Once in the district, I resumed extensive touring of the entire length and breadth of the constituency, each day. In all the tours I videographed the number plates/election symbols of the vehicles used for election and other expenditures incurred by all the candidates and reported to the Finance Observer. The candidates were asked to declare the vehicles and other equipment being used. The Finance Observer promptly issued daily notices to the candidates to meet and explain the expenditure details, along with the statement of accounts.
In one of my journeys in the district, I saw a lavishly decorated high-rise arch-shaped gate. I stopped to interact with the people assembled there and inquired about the purpose of the putting up the gate by the national level members of the party to which the candidate belonged. They informed that this gate was to welcome the ‘kalash’ of a late national leader of that party that was being carried across from the West to East of India through the state. It was obviously to generate voters’ sympathy for the candidate. From all angles, it did not seem justified to have a gate at that juncture for the purpose mentioned.
No election stunt
Even if one did not want to interfere with the homage part, it was clear that the extravaganza generated through this and similar arches on the way were only to influence the public in favour of the ruling party’s candidate.
I decided that the rites can go on, regulating decibel levels, but that should not be translated into election stunt, with massive gathering. When I said that they should meet the Finance Observer and submit the expenditures incurred, they decided to bring down the gate by that evening. When I returned by the same road after some hours, the gates had been dismantled.

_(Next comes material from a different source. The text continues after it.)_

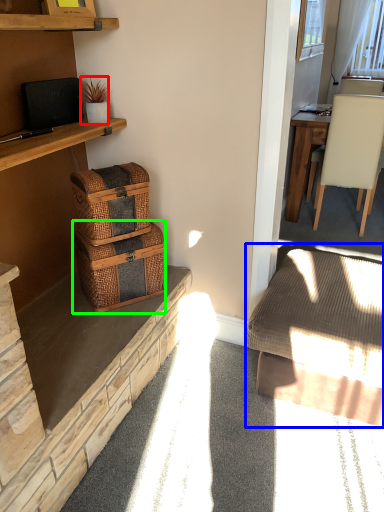
Question: Based on their relative distances, which object is nearer to houseplant (highlighted by a red box)? Choose from studio couch (highlighted by a blue box) and picnic basket (highlighted by a green box).

Choices:
 (A) studio couch
 (B) picnic basket

Answer: (B)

The CM cum candidate was being followed by the media, as is done normally during the campaign period. He reportedly appealed to them to not follow him, as he pleaded with them saying that the Observers were booking all the expenditures in connection with the entire entourage including the vehicles used by the media, to be eventually booked against the election expenditure of the CM.
Officials kept on toes
Several political parties kept meeting and making allegations about violations of code of conduct and I kept myself free to meet all. All the officials were kept on their toes to verify the complaints, take action and report compliance in the quickest time frame. Through discreet and unannounced movements based on information received, I was able to trap campaigners red handed for a party distributing sarees, dhotis and cycles in the constituency. They were seized and the illegal activities were stopped forthwith and notices issued for booking expenditures.
I had observed to the DM/SP that joint patrolling of police and magistrates was not at all visible on the roads, although vehicles had been requisitioned and notwithstanding an elaborate standing order of DM and SP on record for round the clock patrolling.
They tried to explain it away, even remarking that the state was calm and peaceful and did not require such rigorous measures. I ensured that the control room was constantly tracking vehicle movements for patrolling purposes over wireless, to act as deterrence for poll violations, as the date of polling was fast approaching.